When you have to answer that question rigorously, you have to map out: which AI tools are in use in your engineering org? Which accounts are they tied to? Which plan tiers? What are the default data settings? What do developers think is happening versus what actually is? Have you reviewed the data processing addendum that governs your enterprise contract?
Almost nobody has done this work. I’ve audited a few engineering organizations on this and the answer is consistently: multiple tools, multiple account types, default settings assumed to be private when they aren’t, zero documentation of which code has potentially been exposed.
That’s not necessarily catastrophic — sending prompts to a cloud API isn’t the same as publishing source code — but for organizations working on unreleased products, proprietary algorithms, or regulated data, it’s at minimum a compliance gap.
The Right Framework
What I now recommend to any engineering team adopting AI tools:
First, inventory what you’re actually using. Not what the IT policy says you’re allowed to use. What developers are actually running. This includes browser extensions, IDE plugins, API-connected notebooks, and personal accounts being used for work purposes.
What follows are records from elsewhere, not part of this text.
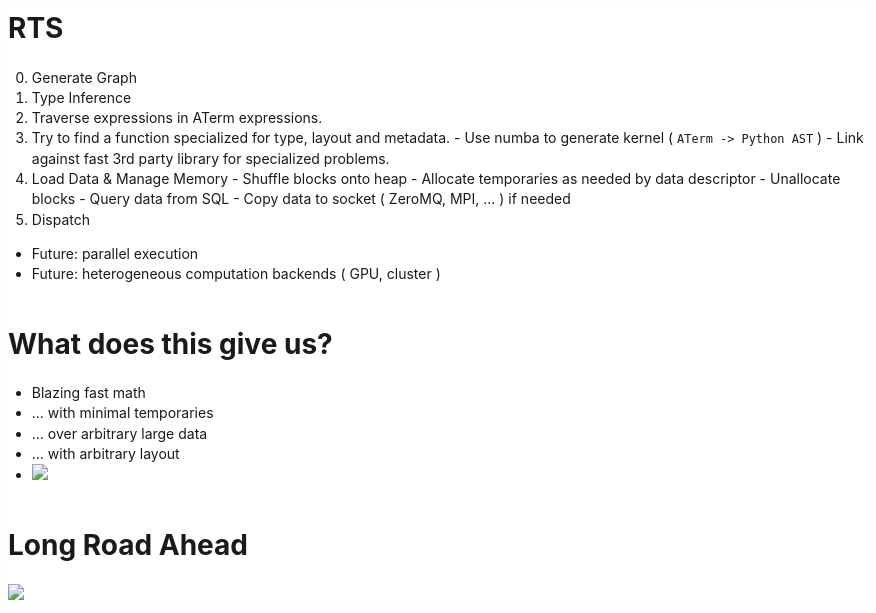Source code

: # RTS

0. Generate Graph
1. Type Inference
2. Traverse expressions in ATerm expressions.
3. Try to find a function specialized for type, layout and metadata.
       - Use numba to generate kernel ( ``ATerm -> Python AST`` )
       - Link against fast 3rd party library for specialized
         problems.
4. Load Data & Manage Memory
       - Shuffle blocks onto heap
       - Allocate temporaries as needed by data descriptor
       - Unallocate blocks
       - Query data from SQL
       - Copy data to socket ( ZeroMQ, MPI, ... ) if needed
5. Dispatch

- Future: parallel execution
- Future: heterogeneous computation backends ( GPU, cluster )

# What does this give us?

- Blazing fast math
- ... with minimal temporaries
- ... over arbitrary large data
- ... with arbitrary layout
- ![](awesome.gif)

# Long Road Ahead

![](sunrise.jpg)
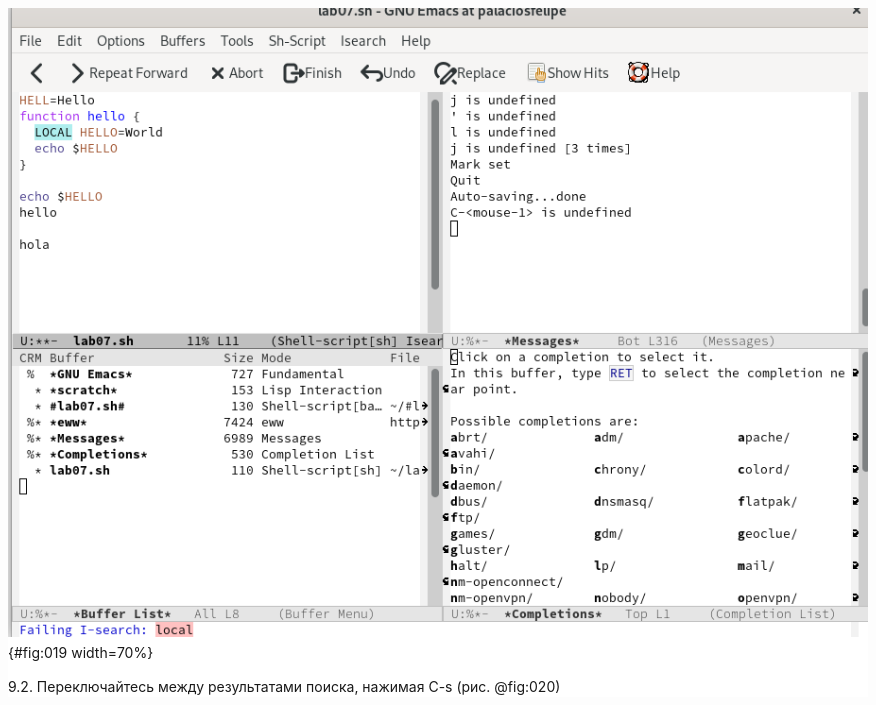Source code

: ![Поиск слов](image/9.1.jpg){#fig:019 width=70%}

9.2. Переключайтесь между результатами поиска, нажимая C-s (рис. @fig:020)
Second, understand the data tier you’re on. For every tool in that inventory, explicitly check whether your plan tier has contractual training data protections. Don’t assume. The pricing page usually doesn’t clarify this; you often have to read the data processing addendum.
Third, evaluate local alternatives for the highest-sensitivity contexts. You probably don’t need a local model for writing unit test boilerplate. You might need one for the part of your codebase that contains your actual competitive advantage.
Fourth, be honest about the tradeoffs. Local models are slower, require infrastructure, and are less capable than frontier cloud models at most tasks. That’s a real cost. Some organizations will decide the capability gap is too large and accept the cloud privacy tradeoffs with appropriate contractual protections. That’s a legitimate choice. Just make it explicitly, not by default.
Willison’s broader point — that you should understand exactly what enters the context of any AI system you use — is the principle underneath all of this. The tool doesn’t decide what’s sensitive. You do. But you can only exercise that judgment if you’ve bothered to think about the question before the code is already uploaded.
The “does it train on my code?” question is good precisely because it’s uncomfortable. The discomfort is the point.